Okay, I don’t know about pulling on a cow’s udder, but this passage speaks to modern life more than it might seem at first glance. In the US, we often outsource our goodness simply by donating money to a charity or cause while still remaining the same angry, judgmental people every day. Spending time cultivating our own mental good-will just might be more productive (but don’t stop giving money to that charity).
6. How to eat in moderation
“And what more is to be done? ‘We will have a sense of moderation in eating. Considering it appropriately, we will take food not playfully, nor for intoxication, nor for putting on bulk, nor for beautification, but simply for the survival & continuance of this body, for ending its afflictions, for the support of the holy life, thinking, “I will destroy old feelings [of hunger] & not create new feelings [from overeating]. Thus I will maintain myself, be blameless, & live in comfort”
Buddha asks us to see food as medicine for the body, and not a crutch in dealing with emotions, trying to make ourselves bulky or gorgeous, not for stuffing down our emotional problems with a Twinky. This contains a great guideline – eat until the hunger’s gone, but stop before you create new bad feelings from overeating.
7. How to lead a balanced life
“Four conditions, Vyagghapajja,3 conduce to a householder’s weal and happiness in this very life. Which four?
“The accomplishment of persistent effort (utthana-sampada), the accomplishment of watchfulness (arakkha-sampada), good friendship (kalyanamittata) and balanced livelihood (sama-jivikata).”
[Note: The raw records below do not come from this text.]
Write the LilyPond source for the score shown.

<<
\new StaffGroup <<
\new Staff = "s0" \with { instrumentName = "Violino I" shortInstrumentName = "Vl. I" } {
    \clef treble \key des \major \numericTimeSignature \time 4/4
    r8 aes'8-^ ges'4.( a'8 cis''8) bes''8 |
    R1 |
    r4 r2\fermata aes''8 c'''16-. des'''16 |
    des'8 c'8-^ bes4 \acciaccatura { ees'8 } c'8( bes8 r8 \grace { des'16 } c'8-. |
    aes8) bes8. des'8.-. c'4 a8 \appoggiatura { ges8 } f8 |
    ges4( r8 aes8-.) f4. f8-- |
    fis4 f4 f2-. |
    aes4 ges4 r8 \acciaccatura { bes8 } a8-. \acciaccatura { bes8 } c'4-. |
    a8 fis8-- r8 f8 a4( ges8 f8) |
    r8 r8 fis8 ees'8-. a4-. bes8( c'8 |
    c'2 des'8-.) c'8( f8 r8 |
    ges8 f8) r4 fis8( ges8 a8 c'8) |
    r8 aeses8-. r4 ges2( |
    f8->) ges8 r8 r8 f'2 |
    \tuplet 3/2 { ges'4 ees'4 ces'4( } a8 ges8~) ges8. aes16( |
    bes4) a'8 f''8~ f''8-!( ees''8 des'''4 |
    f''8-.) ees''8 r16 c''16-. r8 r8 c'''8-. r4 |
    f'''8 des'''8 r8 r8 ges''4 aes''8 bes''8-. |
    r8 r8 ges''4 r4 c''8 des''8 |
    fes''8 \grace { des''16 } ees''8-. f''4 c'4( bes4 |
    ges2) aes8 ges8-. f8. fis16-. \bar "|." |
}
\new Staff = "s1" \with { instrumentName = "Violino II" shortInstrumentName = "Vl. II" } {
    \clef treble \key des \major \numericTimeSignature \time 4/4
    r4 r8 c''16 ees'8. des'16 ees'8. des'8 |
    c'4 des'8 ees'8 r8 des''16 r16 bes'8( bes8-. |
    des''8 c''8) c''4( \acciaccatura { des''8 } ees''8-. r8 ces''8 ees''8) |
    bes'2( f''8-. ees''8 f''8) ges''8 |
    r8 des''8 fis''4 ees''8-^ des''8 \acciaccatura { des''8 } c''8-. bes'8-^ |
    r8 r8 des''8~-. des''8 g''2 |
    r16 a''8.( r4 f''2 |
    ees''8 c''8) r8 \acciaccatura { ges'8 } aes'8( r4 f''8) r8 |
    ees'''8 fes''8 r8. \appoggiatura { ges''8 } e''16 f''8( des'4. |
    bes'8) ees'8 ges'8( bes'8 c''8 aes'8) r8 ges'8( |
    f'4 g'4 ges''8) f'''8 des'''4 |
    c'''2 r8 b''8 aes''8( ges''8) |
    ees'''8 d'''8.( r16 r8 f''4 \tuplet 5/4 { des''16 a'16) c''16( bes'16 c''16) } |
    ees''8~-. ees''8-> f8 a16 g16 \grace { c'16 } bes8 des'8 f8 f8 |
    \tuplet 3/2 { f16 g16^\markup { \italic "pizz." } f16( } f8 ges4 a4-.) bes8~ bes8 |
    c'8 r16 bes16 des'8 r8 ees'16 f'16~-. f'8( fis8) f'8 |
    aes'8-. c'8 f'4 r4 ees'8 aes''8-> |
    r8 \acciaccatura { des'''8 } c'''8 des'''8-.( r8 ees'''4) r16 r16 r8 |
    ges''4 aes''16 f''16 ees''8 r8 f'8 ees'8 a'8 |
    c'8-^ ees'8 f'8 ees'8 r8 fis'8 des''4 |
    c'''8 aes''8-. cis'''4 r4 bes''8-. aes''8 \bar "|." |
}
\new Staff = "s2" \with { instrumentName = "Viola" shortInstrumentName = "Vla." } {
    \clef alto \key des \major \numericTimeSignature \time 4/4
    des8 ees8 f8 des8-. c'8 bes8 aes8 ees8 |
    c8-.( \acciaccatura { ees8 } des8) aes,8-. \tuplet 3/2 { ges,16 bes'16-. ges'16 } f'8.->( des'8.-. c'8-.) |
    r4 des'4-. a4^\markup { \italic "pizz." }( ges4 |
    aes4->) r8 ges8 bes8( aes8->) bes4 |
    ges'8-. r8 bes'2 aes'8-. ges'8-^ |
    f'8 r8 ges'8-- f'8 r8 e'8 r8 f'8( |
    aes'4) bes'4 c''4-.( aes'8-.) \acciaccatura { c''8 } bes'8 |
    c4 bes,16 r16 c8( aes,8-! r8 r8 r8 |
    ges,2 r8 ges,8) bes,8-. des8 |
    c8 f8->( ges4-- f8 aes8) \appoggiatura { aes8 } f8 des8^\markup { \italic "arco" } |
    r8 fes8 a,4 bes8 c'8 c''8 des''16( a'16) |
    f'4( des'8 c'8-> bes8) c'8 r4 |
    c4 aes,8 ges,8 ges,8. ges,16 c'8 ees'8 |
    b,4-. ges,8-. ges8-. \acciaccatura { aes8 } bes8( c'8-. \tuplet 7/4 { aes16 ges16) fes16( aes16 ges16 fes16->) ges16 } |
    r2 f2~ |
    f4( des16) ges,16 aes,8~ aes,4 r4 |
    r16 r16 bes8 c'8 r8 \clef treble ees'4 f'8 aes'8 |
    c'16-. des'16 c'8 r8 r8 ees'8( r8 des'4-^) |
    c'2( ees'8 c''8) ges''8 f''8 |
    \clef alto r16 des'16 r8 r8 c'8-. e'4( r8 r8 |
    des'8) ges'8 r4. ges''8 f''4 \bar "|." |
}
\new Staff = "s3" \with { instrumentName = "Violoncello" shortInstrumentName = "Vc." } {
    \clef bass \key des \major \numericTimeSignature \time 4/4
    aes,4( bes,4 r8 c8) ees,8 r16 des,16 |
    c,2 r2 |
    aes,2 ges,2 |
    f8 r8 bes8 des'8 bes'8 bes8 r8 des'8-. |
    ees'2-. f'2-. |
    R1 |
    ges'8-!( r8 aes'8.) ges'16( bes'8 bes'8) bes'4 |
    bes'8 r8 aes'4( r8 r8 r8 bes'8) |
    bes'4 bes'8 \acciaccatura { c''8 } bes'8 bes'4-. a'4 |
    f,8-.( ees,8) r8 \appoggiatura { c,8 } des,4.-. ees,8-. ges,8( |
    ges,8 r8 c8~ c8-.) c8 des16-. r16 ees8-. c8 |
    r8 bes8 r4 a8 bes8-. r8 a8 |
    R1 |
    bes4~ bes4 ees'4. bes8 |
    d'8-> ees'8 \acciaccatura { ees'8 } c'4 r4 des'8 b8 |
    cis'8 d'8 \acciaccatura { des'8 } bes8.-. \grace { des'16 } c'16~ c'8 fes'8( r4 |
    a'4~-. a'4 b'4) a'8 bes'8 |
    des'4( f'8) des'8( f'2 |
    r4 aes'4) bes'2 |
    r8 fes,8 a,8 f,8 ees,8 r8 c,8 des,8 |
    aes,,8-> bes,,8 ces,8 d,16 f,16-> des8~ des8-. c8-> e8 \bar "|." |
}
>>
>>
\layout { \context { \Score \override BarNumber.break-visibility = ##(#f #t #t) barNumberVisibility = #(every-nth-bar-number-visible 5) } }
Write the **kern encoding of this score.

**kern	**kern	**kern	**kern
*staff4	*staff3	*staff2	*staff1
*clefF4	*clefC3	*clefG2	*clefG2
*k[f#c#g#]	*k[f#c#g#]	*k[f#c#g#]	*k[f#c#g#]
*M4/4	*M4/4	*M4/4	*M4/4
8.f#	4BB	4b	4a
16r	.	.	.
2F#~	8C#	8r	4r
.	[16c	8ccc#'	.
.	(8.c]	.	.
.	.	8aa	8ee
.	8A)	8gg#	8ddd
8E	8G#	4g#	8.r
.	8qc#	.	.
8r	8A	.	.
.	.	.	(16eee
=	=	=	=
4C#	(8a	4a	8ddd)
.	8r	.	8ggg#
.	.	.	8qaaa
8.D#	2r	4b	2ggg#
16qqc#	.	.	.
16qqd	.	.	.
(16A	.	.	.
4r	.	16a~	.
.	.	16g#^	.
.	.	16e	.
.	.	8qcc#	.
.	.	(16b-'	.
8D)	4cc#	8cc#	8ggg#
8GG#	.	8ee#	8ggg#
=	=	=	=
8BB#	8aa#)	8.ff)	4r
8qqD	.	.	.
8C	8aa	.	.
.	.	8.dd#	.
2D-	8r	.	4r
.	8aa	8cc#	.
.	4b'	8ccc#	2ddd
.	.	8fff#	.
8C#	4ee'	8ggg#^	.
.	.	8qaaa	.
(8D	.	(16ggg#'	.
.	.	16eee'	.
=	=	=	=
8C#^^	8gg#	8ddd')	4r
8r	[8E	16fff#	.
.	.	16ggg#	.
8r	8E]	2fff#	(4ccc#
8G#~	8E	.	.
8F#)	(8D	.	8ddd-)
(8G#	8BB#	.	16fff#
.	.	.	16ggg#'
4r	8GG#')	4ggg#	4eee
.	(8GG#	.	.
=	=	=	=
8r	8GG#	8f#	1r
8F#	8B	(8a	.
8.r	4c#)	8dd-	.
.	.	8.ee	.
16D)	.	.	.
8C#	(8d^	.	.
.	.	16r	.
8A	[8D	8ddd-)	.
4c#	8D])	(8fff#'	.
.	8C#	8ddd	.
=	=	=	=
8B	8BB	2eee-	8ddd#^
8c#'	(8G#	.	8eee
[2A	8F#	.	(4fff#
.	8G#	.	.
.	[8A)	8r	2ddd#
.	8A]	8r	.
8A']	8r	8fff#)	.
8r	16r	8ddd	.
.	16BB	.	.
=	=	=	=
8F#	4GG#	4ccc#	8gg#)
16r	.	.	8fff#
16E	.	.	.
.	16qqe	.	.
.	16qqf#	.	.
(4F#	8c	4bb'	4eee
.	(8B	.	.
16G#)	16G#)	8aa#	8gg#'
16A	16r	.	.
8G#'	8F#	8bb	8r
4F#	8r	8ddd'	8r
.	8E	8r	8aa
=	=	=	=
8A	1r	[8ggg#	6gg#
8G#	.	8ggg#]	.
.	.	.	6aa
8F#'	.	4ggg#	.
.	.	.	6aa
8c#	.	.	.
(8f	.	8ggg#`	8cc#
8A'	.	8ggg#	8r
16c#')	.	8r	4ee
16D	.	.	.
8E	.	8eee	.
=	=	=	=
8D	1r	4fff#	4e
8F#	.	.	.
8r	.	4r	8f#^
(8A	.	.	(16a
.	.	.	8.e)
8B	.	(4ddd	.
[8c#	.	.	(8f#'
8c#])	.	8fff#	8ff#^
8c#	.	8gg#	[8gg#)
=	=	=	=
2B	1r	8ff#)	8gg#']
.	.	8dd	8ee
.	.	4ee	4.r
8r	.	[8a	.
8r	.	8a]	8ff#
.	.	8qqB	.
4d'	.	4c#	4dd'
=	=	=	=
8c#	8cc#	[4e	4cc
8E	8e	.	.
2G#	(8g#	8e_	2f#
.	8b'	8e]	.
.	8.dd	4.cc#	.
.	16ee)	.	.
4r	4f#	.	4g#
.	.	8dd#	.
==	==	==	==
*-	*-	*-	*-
For the householder (that’s the guy who lives in the everyday world, dealing with regular problems, family issues, money, and work), the Buddha lays down the truth about how to deal with things. Work hard, so that no question can be asked about your integrity. Be watchful of your own efforts. Cultivate good friendships with trustworthy people so that you have a network of support. Balance your livelihood with your family and spiritual life.
8. How to respond with kindness in the face of anger
“Monks, there are these five aspects of speech by which others may address you: timely or untimely, true or false, affectionate or harsh, beneficial or unbeneficial, with a mind of good-will or with inner hate. Others may address you in a timely way or an untimely way. They may address you with what is true or what is false. They may address you in an affectionate way or a harsh way. They may address you in a beneficial way or an unbeneficial way. They may address you with a mind of good-will or with inner hate. In any event, you should train yourselves: ‘Our minds will be unaffected and we will say no evil words. We will remain sympathetic to that person’s welfare, with a mind of good will, and with no inner hate. We will keep pervading him with an awareness imbued with good will and, beginning with him, we will keep pervading the all-encompassing world with an awareness imbued with good will — abundant, expansive, immeasurable, free from hostility, free from ill will.’ That’s how you should train yourselves.”
Anyone can say anything to you at any time, for almost any reason. People can become overwhelmed by their emotions and erupt in a fit of anger and your only choice is how to respond. Especially in the workplace, keeping your cool can mean keeping your job. The above passage doesn’t ask you to stuff down your feelings so you never respond in anger – it asks us all to remain sympathetic to the other person’s welfare even in the face of their hostility. This kind of calm is unshakable.